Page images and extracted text
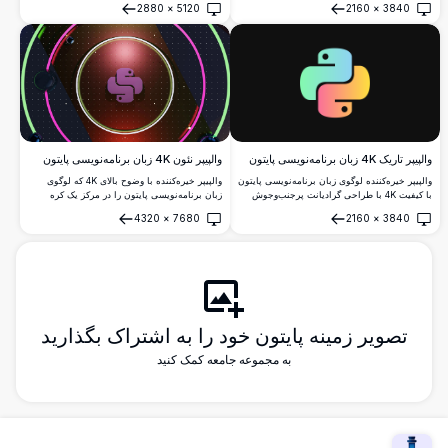
2880
×
5120
2160
×
3840
علاقه‌مندان به فناوری.
ملایم. مناسب برای دسکتاپ توسعه‌دهندگان و
باز کردن
باز کردن
علاقه‌مندان به فناوری.
والپیپر نئون 4K زبان برنامه‌نویسی پایتون
والپیپر تاریک 4K زبان برنامه‌نویسی پایتون
والپیپر خیره‌کننده با وضوح بالای 4K که لوگوی
والپیپر خیره‌کننده لوگوی زبان برنامه‌نویسی پایتون
زبان برنامه‌نویسی پایتون را در مرکز یک کره
با کیفیت 4K با طراحی گرادیانت پرجنب‌وجوش
درخشان قرمز نشان می‌دهد و با حلقه‌های نئون
شامل رنگ‌های فیروزه‌ای، سبز، صورتی و زرد بر
4320
×
7680
2160
×
3840
سبز و صورتی روشن در پس‌زمینه‌ای تاریک و
روی پس‌زمینه تاریک세련된. مناسب برای
باز کردن
باز کردن
کیهانی احاطه شده است.
توسعه‌دهندگان و علاقه‌مندان به برنامه‌نویسی.
تصویر زمینه پایتون خود را به اشتراک بگذارید
به مجموعه جامعه کمک کنید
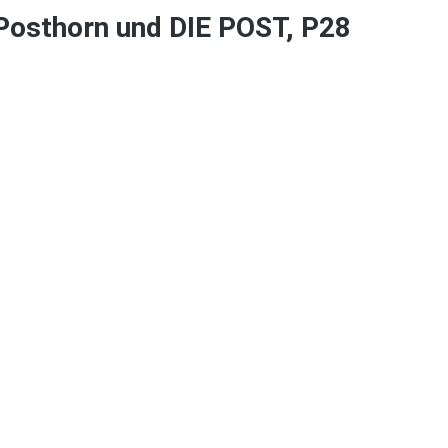
Posthorn und DIE POST, P28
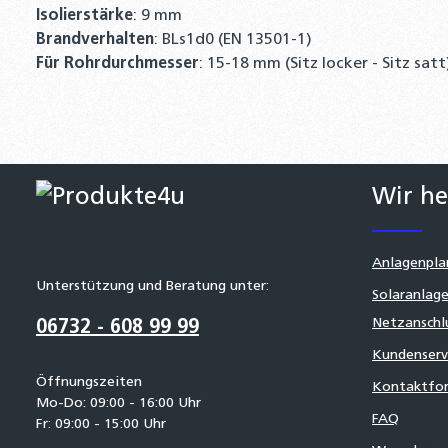
Isolierstärke
: 9 mm
Brandverhalten
: BLs1d0 (EN 13501-1)
Für Rohrdurchmesser
: 15-18 mm (Sitz locker - Sitz satt
Wir he
Anlagenpla
Unterstützung und Beratung unter:
Solaranlage
Netzanschl
06732 - 608 99 99
Kundenserv
Öffnungszeiten
Kontaktfor
Mo-Do: 09:00 - 16:00 Uhr
FAQ
Fr: 09:00 - 15:00 Uhr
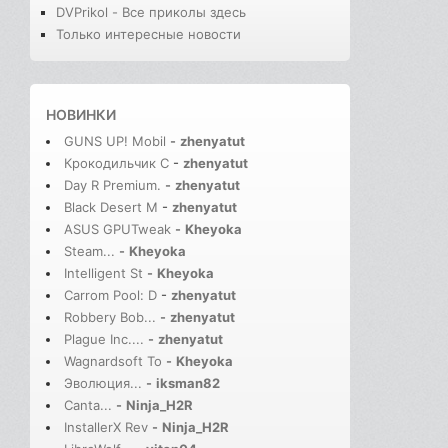
DVPrikol - Все приколы здесь
Только интересные новости
НОВИНКИ
GUNS UP! Mobil
-
zhenyatut
Крокодильчик С
-
zhenyatut
Day R Premium.
-
zhenyatut
Black Desert M
-
zhenyatut
ASUS GPUTweak
-
Kheyoka
Steam...
-
Kheyoka
Intelligent St
-
Kheyoka
Carrom Pool: D
-
zhenyatut
Robbery Bob...
-
zhenyatut
Plague Inc....
-
zhenyatut
Wagnardsoft To
-
Kheyoka
Эволюция...
-
iksman82
Canta...
-
Ninja_H2R
InstallerX Rev
-
Ninja_H2R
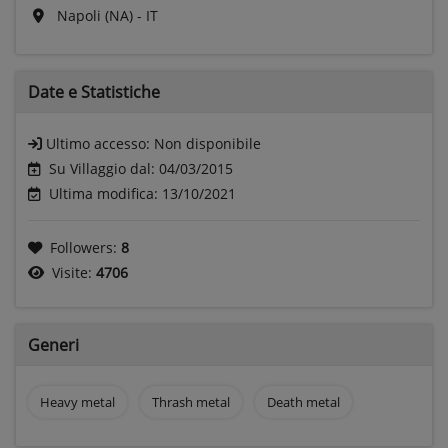
Napoli (NA) - IT
Date e
Statistiche
Ultimo accesso:
Non disponibile
Su Villaggio dal: 04/03/2015
Ultima modifica: 13/10/2021
Followers:
8
Visite:
4706
Generi
Heavy metal
Thrash metal
Death metal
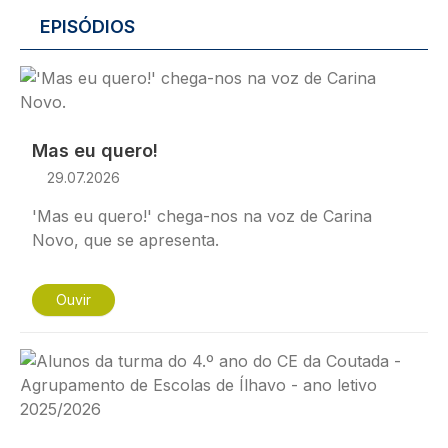
EPISÓDIOS
Imagem
Mas eu quero!
29.07.2026
'Mas eu quero!' chega-nos na voz de Carina
Novo, que se apresenta.
Ouvir
Imagem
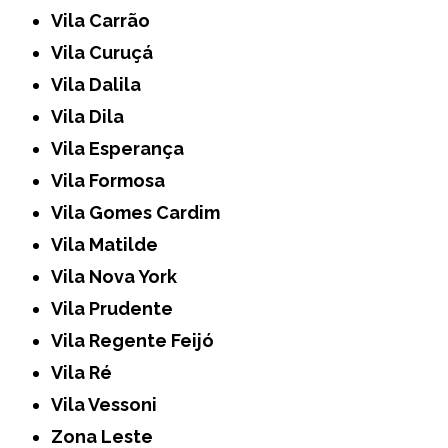
Vila Carrão
Vila Curuçá
Vila Dalila
Vila Dila
Vila Esperança
Vila Formosa
Vila Gomes Cardim
Vila Matilde
Vila Nova York
Vila Prudente
Vila Regente Feijó
Vila Ré
Vila Vessoni
Zona Leste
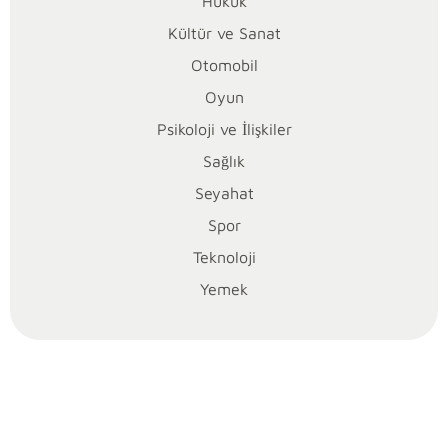
metaforik
Hukuk
anlamlarıyla
Kültür ve Sanat
kültürel
Otomobil
üretim
Oyun
arasındaki
derin
Psikoloji ve İlişkiler
bağlantının
Sağlık
açığa
Seyahat
çıkarılmasını
Spor
sağlar.
Seninle
Teknoloji
bu
Yemek
yazıda,
yıllar
süren
kültür
ve
sanat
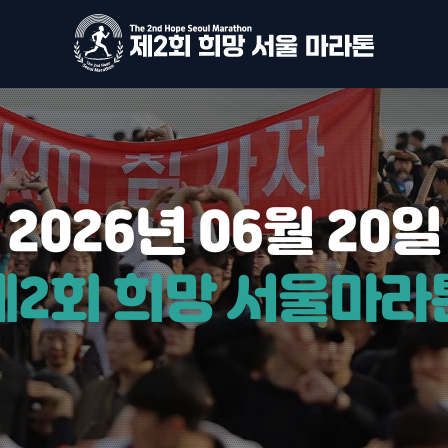
2026년
06월
20일
제2회
희망
서울마라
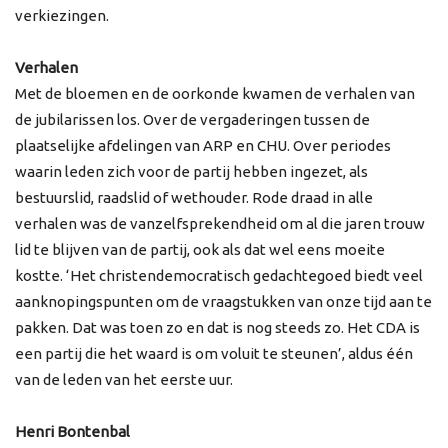
verkiezingen.
Verhalen
Met de bloemen en de oorkonde kwamen de verhalen van
de jubilarissen los. Over de vergaderingen tussen de
plaatselijke afdelingen van ARP en CHU. Over periodes
waarin leden zich voor de partij hebben ingezet, als
bestuurslid, raadslid of wethouder. Rode draad in alle
verhalen was de vanzelfsprekendheid om al die jaren trouw
lid te blijven van de partij, ook als dat wel eens moeite
kostte. ‘Het christendemocratisch gedachtegoed biedt veel
aanknopingspunten om de vraagstukken van onze tijd aan te
pakken. Dat was toen zo en dat is nog steeds zo. Het CDA is
een partij die het waard is om voluit te steunen’, aldus één
van de leden van het eerste uur.
Henri Bontenbal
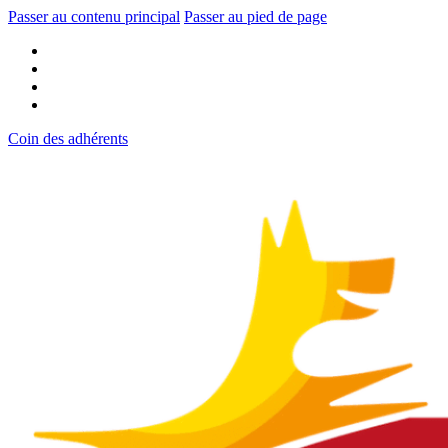
Passer au contenu principal
Passer au pied de page
Coin des adhérents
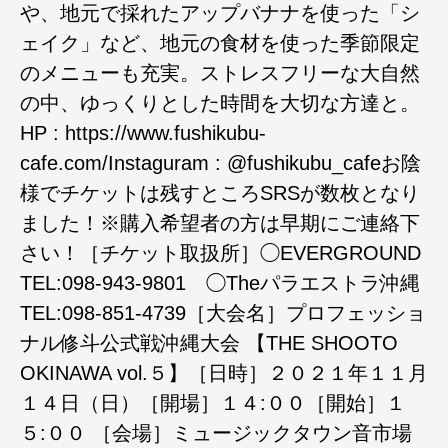
や、地元で採れたアップバナナを使った「シ
ェイク」など、地元の食材を使った季節限定
のメニューも充実。ストレスフリーな大自然
の中、ゆっくりとした時間を大切な方達と。
HP : https://www.fushikubu-
cafe.com/Instaguram : @fushikubu_cafeお陰
様でチケットは残すところSRSが数枚となり
ました！※購入希望者の方は早期にご連絡下
さい！［チケット取扱所］◯EVERGROUND
TEL:098-943-9801 ◯Theパラエストラ沖縄
TEL:098-851-4739［大会名］プロフェッショ
ナル修斗公式戦沖縄大会 【THE SHOOTO
OKINAWA vol.５】［日時］２０２１年１１月
１４日（日）［開場］１４:００［開始］１
５:００ ［会場］ミュージックタウン音市場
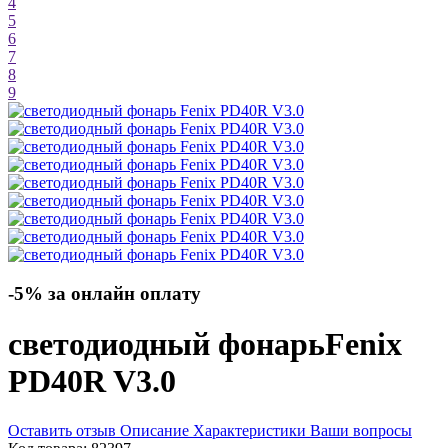
4
5
6
7
8
9
-5% за онлайн оплату
светодиодный фонарь
Fenix
PD40R V3.0
Оставить отзыв
Описание
Характеристики
Ваши вопросы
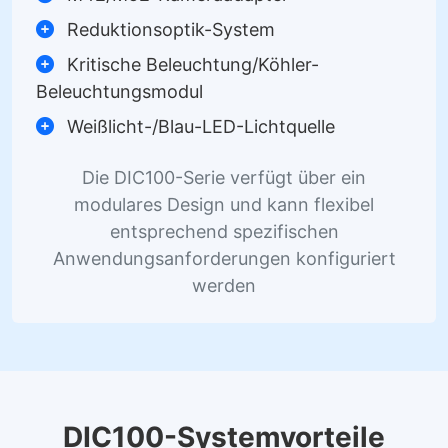
Reduktionsoptik-System
Kritische Beleuchtung/Köhler-
Beleuchtungsmodul
Weißlicht-/Blau-LED-Lichtquelle
Die DIC100-Serie verfügt über ein
modulares Design und kann flexibel
entsprechend spezifischen
Anwendungsanforderungen konfiguriert
werden
DIC100-Systemvorteile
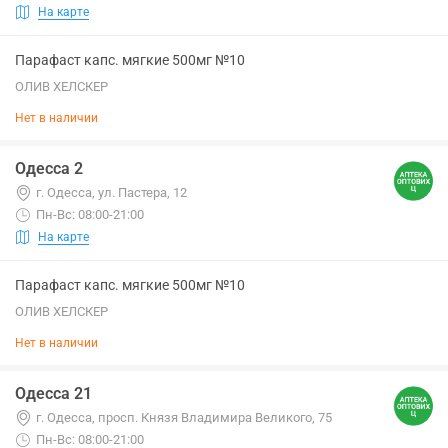
На карте
Парафаст капс. мягкие 500мг №10
ОЛИВ ХЕЛСКЕР
Нет в наличии
Одесса 2
г. Одесса, ул. Пастера, 12
Пн-Вс: 08:00-21:00
На карте
Парафаст капс. мягкие 500мг №10
ОЛИВ ХЕЛСКЕР
Нет в наличии
Одесса 21
г. Одесса, просп. Князя Владимира Великого, 75
Пн-Вс: 08:00-21:00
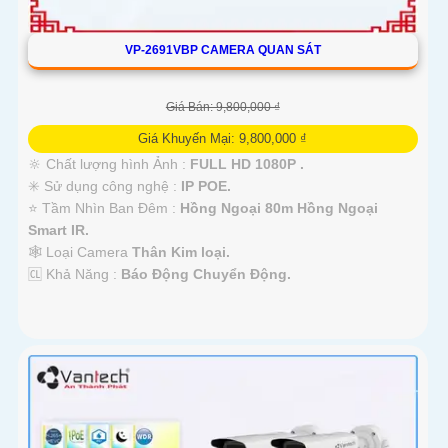
VP-2691VBP CAMERA QUAN SÁT
Giá Bán: 9,800,000 ₫
Giá Khuyến Mại: 9,800,000 ₫
🔆 Chất lượng hình Ảnh :
FULL HD 1080P .
✳️ Sử dụng công nghệ :
IP POE.
⭐ Tầm Nhìn Ban Đêm :
Hồng Ngoại 80m Hồng Ngoại
Smart IR.
🕸️ Loại Camera
Thân Kim loại.
️🆑 Khả Năng :
Báo Động Chuyển Động.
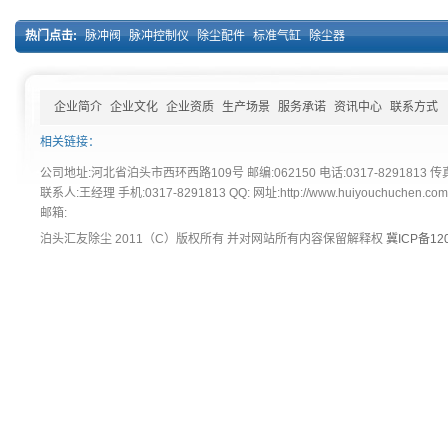
热门点击:
脉冲阀
脉冲控制仪
除尘配件
标准气缸
除尘器
企业简介
企业文化
企业资质
生产场景
服务承诺
资讯中心
联系方式
相关链接：
公司地址:河北省泊头市西环西路109号 邮编:062150 电话:0317-8291813 传真:
联系人:王经理 手机:0317-8291813 QQ: 网址:http://www.huiyouchuchen.co
邮箱:
泊头汇友除尘 2011（C）版权所有 并对网站所有内容保留解释权
冀ICP备120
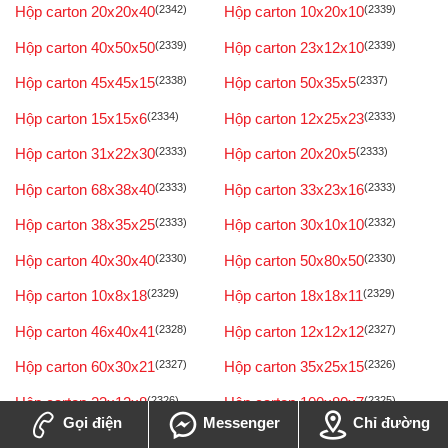
Hộp carton 20x20x40
(2342)
Hộp carton 10x20x10
(2339)
Hộp carton 40x50x50
(2339)
Hộp carton 23x12x10
(2339)
Hộp carton 45x45x15
(2338)
Hộp carton 50x35x5
(2337)
Hộp carton 15x15x6
(2334)
Hộp carton 12x25x23
(2333)
Hộp carton 31x22x30
(2333)
Hộp carton 20x20x5
(2333)
Hộp carton 68x38x40
(2333)
Hộp carton 33x23x16
(2333)
Hộp carton 38x35x25
(2333)
Hộp carton 30x10x10
(2332)
Hộp carton 40x30x40
(2330)
Hộp carton 50x80x50
(2330)
Hộp carton 10x8x18
(2329)
Hộp carton 18x18x11
(2329)
Hộp carton 46x40x41
(2328)
Hộp carton 12x12x12
(2327)
Hộp carton 60x30x21
(2327)
Hộp carton 35x25x15
(2326)
Hộp carton 23x12x8
(2326)
Hộp carton 100x80x7
(2325)
Gọi điện
Messenger
Chỉ đường
Hộp carton 25x22x20
(2325)
Hộp carton 90x15x10
(2325)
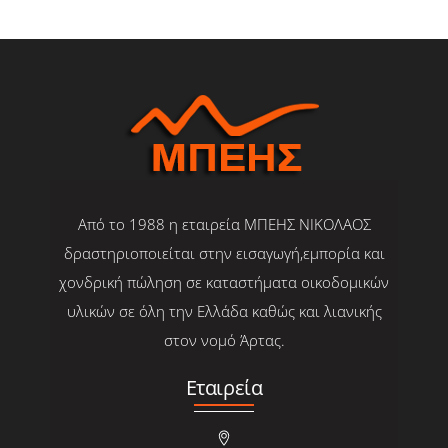
Από το 1988 η εταιρεία ΜΠΕΗΣ ΝΙΚΟΛΑΟΣ
δραστηριοποιείται στην εισαγωγή,εμπορία και
χονδρική πώληση σε καταστήματα οικοδομικών
υλικών σε όλη την Ελλάδα καθώς και λιανικής
στον νομό Άρτας.
Εταιρεία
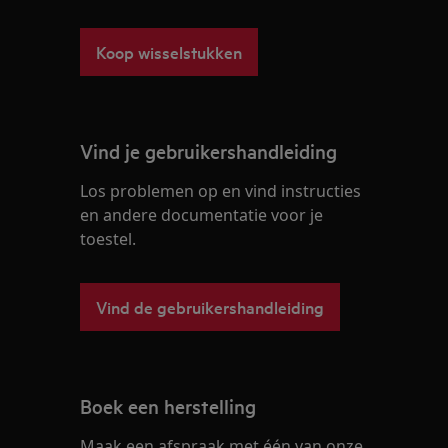
Koop wisselstukken
Vind je gebruikershandleiding
Los problemen op en vind instructies
en andere documentatie voor je
toestel.
Vind de gebruikershandleiding
Boek een herstelling
Maak een afspraak met één van onze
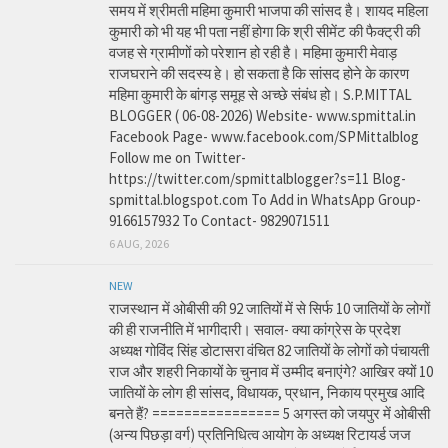
समय में श्रीमती महिमा कुमारी भाजपा की सांसद है। शायद महिला
कुमारी को भी यह भी पता नहीं होगा कि श्री सीमेंट की फैक्ट्री की
वजह से ग्रामीणों को परेशान हो रही है। महिमा कुमारी मेवाड़
राजघराने की सदस्य हे। हो सकता है कि सांसद होने के कारण
महिमा कुमारी के बांगड़ समूह से अच्छे संबंध हो। S.P.MITTAL
BLOGGER ( 06-08-2026) Website- www.spmittal.in
Facebook Page- www.facebook.com/SPMittalblog
Follow me on Twitter-
https://twitter.com/spmittalblogger?s=11 Blog-
spmittal.blogspot.com To Add in WhatsApp Group-
9166157932 To Contact- 9829071511
6 AUG, 2026
NEW
राजस्थान में ओबीसी की 92 जातियों में से सिर्फ 10 जातियों के लोगों
की ही राजनीति में भागीदारी। सवाल- क्या कांग्रेस के प्रदेश
अध्यक्ष गोविंद सिंह डोटासरा वंचित 82 जातियों के लोगों को पंचायती
राज और शहरी निकायों के चुनाव में उम्मीद बनाएंगे? आखिर क्यों 10
जातियों के लोग ही सांसद, विधायक, प्रधान, निकाय प्रमुख आदि
बनते हैं? ================ 5 अगस्त को जयपुर में ओबीसी
(अन्य पिछड़ा वर्ग) प्रतिनिधित्व आयोग के अध्यक्ष रिटायर्ड जज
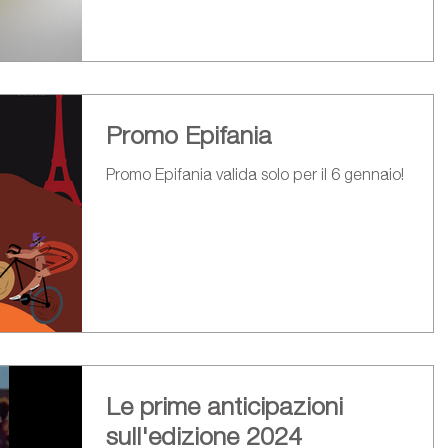
Promo Epifania
Promo Epifania valida solo per il 6 gennaio!
Le prime anticipazioni
sull'edizione 2024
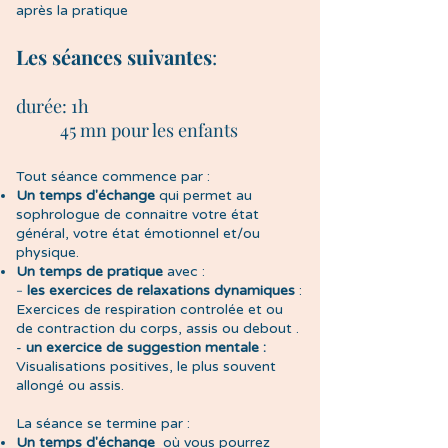
après la pratique
Les
séances suivantes
:
durée: 1h
45 mn pour les enfants
Tout séance commence par :
Un temps d'échange
qui permet au
sophrologue de connaitre votre état
général, votre état émotionnel et/ou
physique.
Un temps de pratique
avec :
-
l
es exercices de relaxations dynamiques
:
Exercices de respiration controlée et ou
de contraction du corps, assis ou debout .
-
un exercice de suggestion mentale :
Visualisations positives, le plus souvent
allongé ou assis.
La séance se termine par :
Un temps d'échange
où vous pourrez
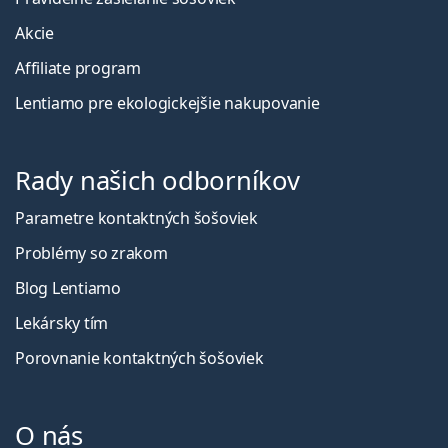
Akcie
Affiliate program
Lentiamo pre ekologickejšie nakupovanie
Rady našich odborníkov
Parametre kontaktných šošoviek
Problémy so zrakom
Blog Lentiamo
Lekársky tím
Porovnanie kontaktných šošoviek
O nás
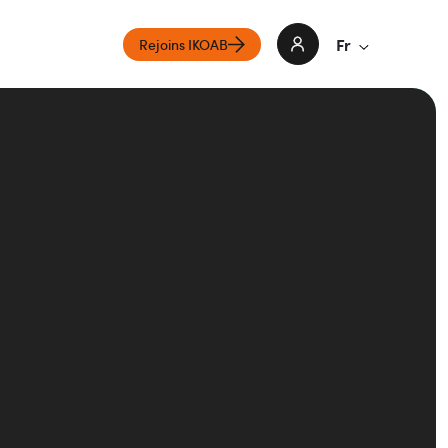
Fr
Rejoins IKOAB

* **AIM OF THE TASK**:
Looking over the records, find each line with the word "voor" and copy it.

* **TASK ANSWER**:
waarin leden zich voor de partij hebben ingezet, als
en andere documentatie voor je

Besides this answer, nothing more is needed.